In his international bestseller Last Child in the Woods: Saving Our Children from Nature-Deficit Disorder (2005), journalist and child advocate Richard Louv changed the way millions of parents thought about the importance of immersing their kids in the natural world. In this impressive follow-up, he challenges us to make the best use we can of the restorative powers of nature and to establish a more balanced existence that can transform both our private and public lives. Peppering the text with solid scientific research, colorful and realistic anecdotes, and personal stories, Louv demonstrates how the nature principle ("reconnecting to the natural world is fundamental to human health, well-being, spirit, and survival") can improve how we live, work, play, exercise, explore, travel, and relax.
What will it take to extend a century of environmentalism and go beyond sustainability to the re-naturing of everyday life? Louv lays out his visionary program in seven overlapping concepts which form the structure of the book:
• We need more involvement in the natural world to balance the increasing utilization of high-tech in our lives.
• We must open to the Vitamin N connection which promises to enhance our physical and mental health.
• Relying on both technology and nature we will develop the hybrid mind and the increase in our intelligence, creative thinking, and productivity.
• Human/nature social capital will enrich and deepen our appreciation for community which includes all living things.
• Natural history will become as important as regional or personal identity as we develop our devotion for purposeful places.
• Nature will be incorporated through biophilic design into our homes, workplaces, and towns.
• Conserving and creating natural habitat and new economic potential will be the outcomes of the high performance human.
Since Last Child in the Woods was published, the first de-natured generation has entered adulthood. Louv is concerned about the rise of a new mythology of technology emphasizing the coming "transhuman" or "posthuman" era where there is little love or empathy for the natural world. The author doesn't have to worry about these developments given the treasure-trove of material he shares about the diversity of the nature principle. Here are just a few of the many mind-stretching ideas, trends, theories, and developments covered in the book:
• A scientist has coined the term "solastalgia" to refer to the pain we experience when we withdraw from a natural place we love and cherish.

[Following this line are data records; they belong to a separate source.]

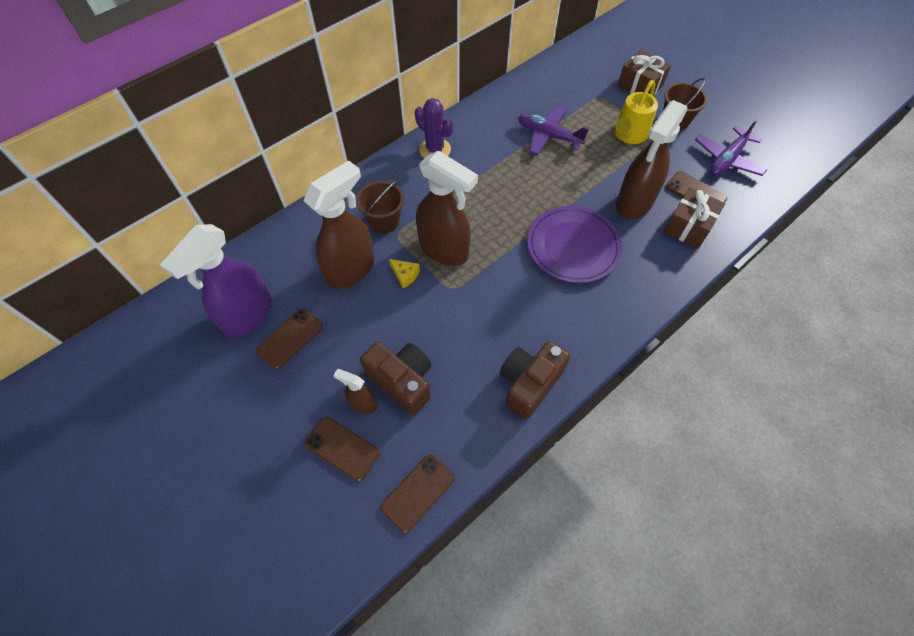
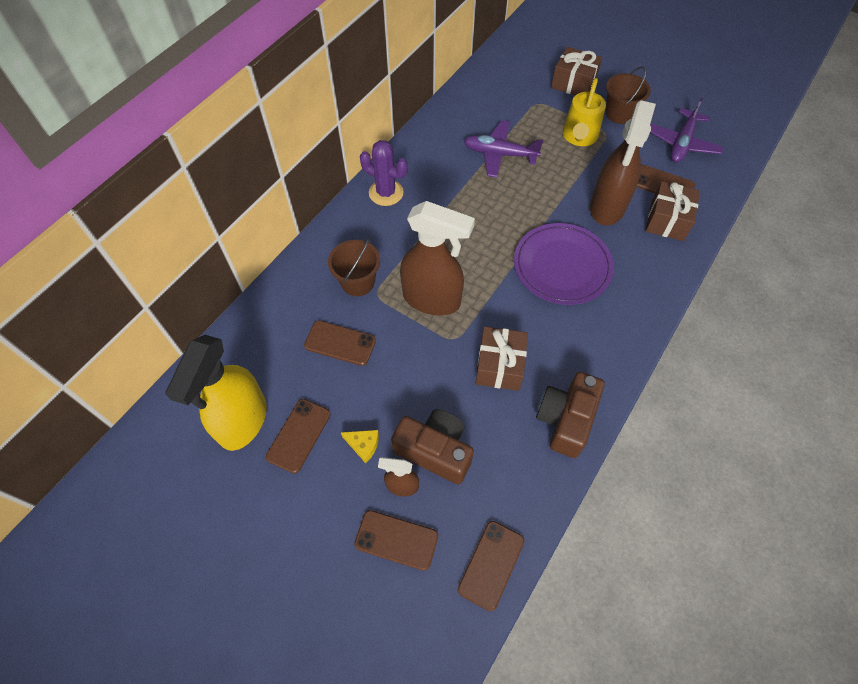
camera: 15 degrees left, 0 degrees up
purple spray bottle [160,224,272,338] -> yellow spray bottle [165,335,267,451]
brown spray bottle [303,160,374,289] -> brown phone [304,320,376,366]
yellow cheese [389,259,420,288] -> yellow cheese moved to [341,430,379,463]
none -> brown gift [476,326,528,391]

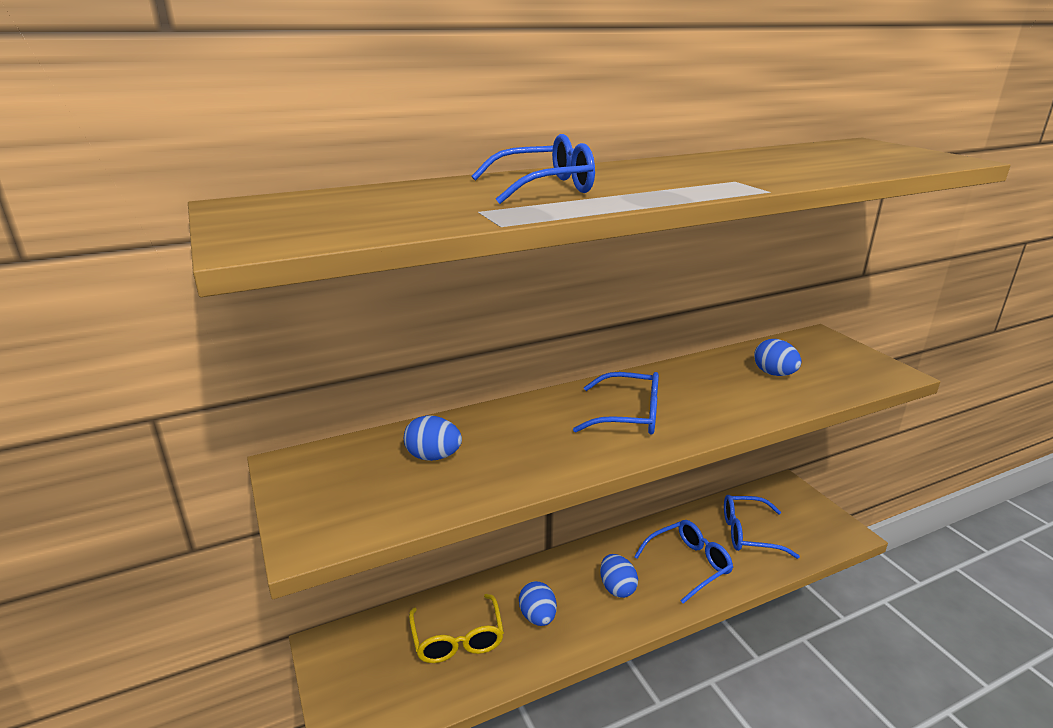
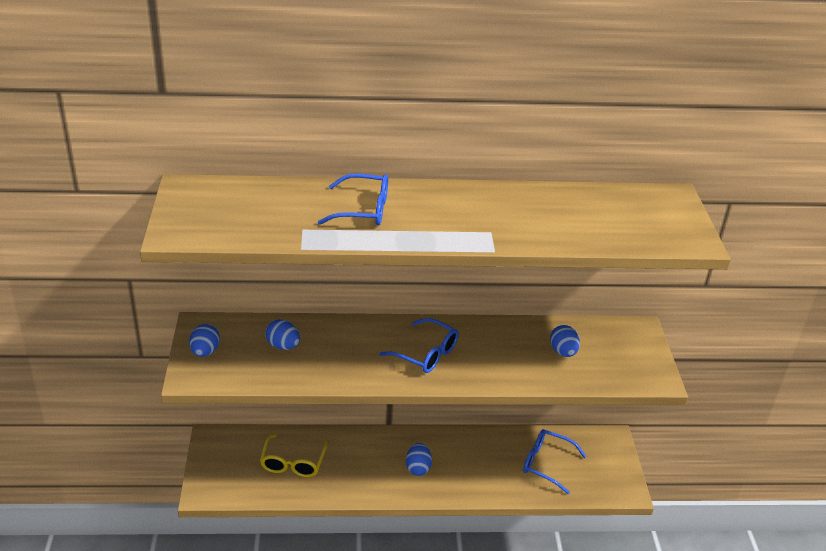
camera: 20 degrees right, 10 degrees up
blue egg [519,581,557,626] -> blue egg moved to [189,324,220,357]
blue glasses [634,520,733,604] -> none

• Many health-care facilities are using nature-based therapy, green exercise, and animal-assisted therapies to treat people with myriad health problems.
• "Woodland therapy" and "care farming" are taking root in many countries.
• Families and friendships experience deeper bonding through shared times in nature.
• A backyard revolution is brewing with gardens and biodiversity.
• In Portland, Oregon, elected officials, public agencies and voters have quietly accepted a new re-wilding paradigm of nature in the city.
• Urban agriculture is a growing phenomenon.